Reputation: 17408
I have a table like this:
CREATE TABLE [dbo].[Table](
[Id] [INT] IDENTITY(1,1) NOT NULL,
[A] [NVARCHAR](150) NULL,
[B] [NVARCHAR](150) NULL,
[C] [NVARCHAR](150) NULL,
[D] [NVARCHAR](150) NULL,
[E] [NVARCHAR](150) NULL,
CONSTRAINT [con] PRIMARY KEY CLUSTERED
(
[Id] ASC
)WITH (PAD_INDEX = OFF, STATISTICS_NORECOMPUTE = OFF, IGNORE_DUP_KEY = OFF, ALLOW_ROW_LOCKS = ON, ALLOW_PAGE_LOCKS = ON) ON [PRIMARY]
) ON [PRIMARY]
GO
and look for performance inprovements to join this table.
Option 1 - Combine all string into nvarchar primary key and then do:
Source.[A] + Source.[B] + Source.[C] + Source.[D] + Source.[E] = Table.PKString
To my knowledge this is bad practice.
Option 2 - Use:
Source.[A] + Source.[B] + Source.[C] + Source.[D] + Source.[E] = Target.[A] + Target.[B] + Target.[C] + Target.[D] + Target.[E]
Option 3 - Use:
Source.[A] = Target.[A] And
...
Source.[E] = Target.[E]
Upvotes: 3
Views: 1073
Reputation: 453327
Your option 1 won't work correctly as it will treat ('ab','c')
as equal to ('a','bc')
.
Also your columns are nullable and concatenating null yields null.
You can't combine all columns into an nvarchar
primary key due to nullability and even without that you would still be at risk of failure as the max length would be 1,500 bytes which is well over the max index key column size.
For similar reasons of length a composite index using all columns also wouldn't work.
You could create a computed column that uses all those 5 column values as input to calculate a checksum or hash value and index that however.
ALTER TABLE [dbo].[Table]
ADD HashValue AS CAST(hashbytes('SHA1', ISNULL([A], '') + ISNULL([B], '')+ ISNULL([C], '')+ ISNULL([D], '')+ ISNULL([E], '')) AS VARBINARY(20));
CREATE INDEX ix
ON [dbo].[Table](HashValue)
INCLUDE ([A], [B], [C], [D], [E])
Then use that in the join with a residual predicate on the other 5 columns in case of hash collisions.
If you want NULL
to compare equal you could use
SELECT *
FROM [dbo].[Table1] source
JOIN [dbo].[Table2] target
ON source.HashValue = target.HashValue
AND EXISTS(SELECT source.A,
source.B,
source.C,
source.D,
source.E
INTERSECT
SELECT target.A,
target.B,
target.C,
target.D,
target.E)
Note the index created above basically reproduces the whole table so you might want to consider creating as clustered instead if your queries need it to be covering.
Upvotes: 5

Required task A: Reproduce word for word everything in the forum thread from "You could create" down to "ON [dbo].[Table](HashValue)".

Working data:
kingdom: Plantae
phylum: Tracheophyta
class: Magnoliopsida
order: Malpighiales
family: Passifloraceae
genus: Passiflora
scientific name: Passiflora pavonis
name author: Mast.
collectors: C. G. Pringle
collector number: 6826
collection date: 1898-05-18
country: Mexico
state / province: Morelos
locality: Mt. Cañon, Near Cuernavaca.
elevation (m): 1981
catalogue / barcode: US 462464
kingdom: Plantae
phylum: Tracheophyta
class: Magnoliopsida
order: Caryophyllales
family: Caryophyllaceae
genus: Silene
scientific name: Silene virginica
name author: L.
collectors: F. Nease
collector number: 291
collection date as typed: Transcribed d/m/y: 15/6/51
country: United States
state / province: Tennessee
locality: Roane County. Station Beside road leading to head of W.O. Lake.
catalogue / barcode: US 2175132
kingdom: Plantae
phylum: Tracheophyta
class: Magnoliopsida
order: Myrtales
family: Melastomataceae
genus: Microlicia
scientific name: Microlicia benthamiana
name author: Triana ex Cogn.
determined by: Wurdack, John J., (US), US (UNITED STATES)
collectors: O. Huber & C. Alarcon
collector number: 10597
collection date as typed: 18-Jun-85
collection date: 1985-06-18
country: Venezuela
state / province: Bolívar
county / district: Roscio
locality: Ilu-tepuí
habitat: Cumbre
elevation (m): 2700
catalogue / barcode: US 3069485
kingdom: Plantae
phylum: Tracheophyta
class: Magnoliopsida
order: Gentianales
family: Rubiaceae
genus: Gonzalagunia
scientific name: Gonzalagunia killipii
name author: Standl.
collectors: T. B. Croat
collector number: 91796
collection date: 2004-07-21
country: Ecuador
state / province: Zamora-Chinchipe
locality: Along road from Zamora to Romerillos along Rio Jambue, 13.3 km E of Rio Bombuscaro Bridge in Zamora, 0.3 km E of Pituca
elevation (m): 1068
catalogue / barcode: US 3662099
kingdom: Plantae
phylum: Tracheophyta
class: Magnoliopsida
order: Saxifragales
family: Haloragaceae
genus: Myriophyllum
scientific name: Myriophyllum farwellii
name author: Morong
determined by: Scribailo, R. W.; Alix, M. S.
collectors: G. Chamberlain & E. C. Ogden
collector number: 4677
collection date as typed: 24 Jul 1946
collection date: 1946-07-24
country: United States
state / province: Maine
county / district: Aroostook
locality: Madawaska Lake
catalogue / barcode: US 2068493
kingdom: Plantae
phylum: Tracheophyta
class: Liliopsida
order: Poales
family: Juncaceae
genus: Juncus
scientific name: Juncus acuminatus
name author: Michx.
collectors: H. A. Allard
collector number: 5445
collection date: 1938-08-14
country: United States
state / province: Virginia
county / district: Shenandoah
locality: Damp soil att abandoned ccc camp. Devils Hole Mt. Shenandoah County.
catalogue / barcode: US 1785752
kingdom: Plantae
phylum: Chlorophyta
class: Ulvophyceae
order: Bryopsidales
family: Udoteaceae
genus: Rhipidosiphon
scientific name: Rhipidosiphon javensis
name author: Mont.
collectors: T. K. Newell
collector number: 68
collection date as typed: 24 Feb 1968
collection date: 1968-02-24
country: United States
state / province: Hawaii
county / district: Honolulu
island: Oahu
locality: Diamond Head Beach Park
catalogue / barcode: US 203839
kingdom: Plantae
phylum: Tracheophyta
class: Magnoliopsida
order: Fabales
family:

Required task B: Render everything from the line containing "locality: Madawaska Lake" down to the end of the rows as a Markdown table with columns Number and Text, numbering each line in order and leaving out blank lines. Include only those lines.

Exercise output A:
You could create a computed column that uses all those 5 column values as input to calculate a checksum or hash value and index that however.
ALTER TABLE [dbo].[Table]
ADD HashValue AS CAST(hashbytes('SHA1', ISNULL([A], '') + ISNULL([B], '')+ ISNULL([C], '')+ ISNULL([D], '')+ ISNULL([E], '')) AS VARBINARY(20));
CREATE INDEX ix
ON [dbo].[Table](HashValue)

Exercise output B:
| Number | Text |
|---|---|
| 1 | locality: Madawaska Lake |
| 2 | catalogue / barcode: US 2068493 |
| 3 | kingdom: Plantae |
| 4 | phylum: Tracheophyta |
| 5 | class: Liliopsida |
| 6 | order: Poales |
| 7 | family: Juncaceae |
| 8 | genus: Juncus |
| 9 | scientific name: Juncus acuminatus |
| 10 | name author: Michx. |
| 11 | collectors: H. A. Allard |
| 12 | collector number: 5445 |
| 13 | collection date: 1938-08-14 |
| 14 | country: United States |
| 15 | state / province: Virginia |
| 16 | county / district: Shenandoah |
| 17 | locality: Damp soil att abandoned ccc camp. Devils Hole Mt. Shenandoah County. |
| 18 | catalogue / barcode: US 1785752 |
| 19 | kingdom: Plantae |
| 20 | phylum: Chlorophyta |
| 21 | class: Ulvophyceae |
| 22 | order: Bryopsidales |
| 23 | family: Udoteaceae |
| 24 | genus: Rhipidosiphon |
| 25 | scientific name: Rhipidosiphon javensis |
| 26 | name author: Mont. |
| 27 | collectors: T. K. Newell |
| 28 | collector number: 68 |
| 29 | collection date as typed: 24 Feb 1968 |
| 30 | collection date: 1968-02-24 |
| 31 | country: United States |
| 32 | state / province: Hawaii |
| 33 | county / district: Honolulu |
| 34 | island: Oahu |
| 35 | locality: Diamond Head Beach Park |
| 36 | catalogue / barcode: US 203839 |
| 37 | kingdom: Plantae |
| 38 | phylum: Tracheophyta |
| 39 | class: Magnoliopsida |
| 40 | order: Fabales |
| 41 | family: |